I have some that is almost 40 years old that has bees in it but will probably be retired soon. I put no effort into keeping it around for that long, I just used it. I see no reason not to use it for as long as it lasts.

>Finally, It might be better for the economy since most hive bodies are made locally from local lumber.

I'd say most is made half way across the country and shipped... I don't think I've ever bought a hive that was shipped less than 1,200 miles from where it was manufactured even if I got it from someplace only 500 miles away (which would be the closest). Unless I made it myself and the last lumber I bought for that said it was from Finland, if I remember right...


----------



## ncsteeler (Apr 15, 2009)

Cleats are a no go for commercials, who have to pallet the hives. Obviously it doesn't kill his bees or he would be out of business. As someone with direct knowledge of life in Georgia, I can tell you termites can destroy a brand new painted hive in one summer or less.
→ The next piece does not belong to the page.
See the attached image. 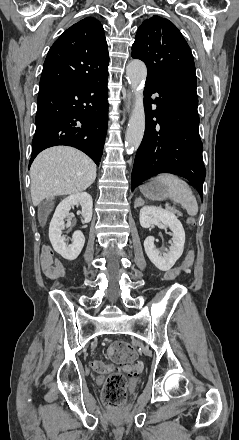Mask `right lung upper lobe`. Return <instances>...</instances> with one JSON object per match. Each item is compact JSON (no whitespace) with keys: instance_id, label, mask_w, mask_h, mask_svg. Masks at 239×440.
<instances>
[{"instance_id":"1","label":"right lung upper lobe","mask_w":239,"mask_h":440,"mask_svg":"<svg viewBox=\"0 0 239 440\" xmlns=\"http://www.w3.org/2000/svg\"><path fill=\"white\" fill-rule=\"evenodd\" d=\"M109 55L101 23L87 17L67 29L44 62L40 87L89 81L108 73Z\"/></svg>"}]
</instances>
When I moved there I was told there are three types of houses in GA, ones with termites, ones that just got rid of them and ones that are a bout to get them. little suckers ate the paper backing on my drywall between the plaster and the paint.


----------



## sqkcrk (Dec 10, 2005)

bluegrass said:


> Is it even legal to use PT lumber for honey supers?
> 
> 
> > Legal? There are no Laws or Regulations concerning what one builds their equipment out of.


----------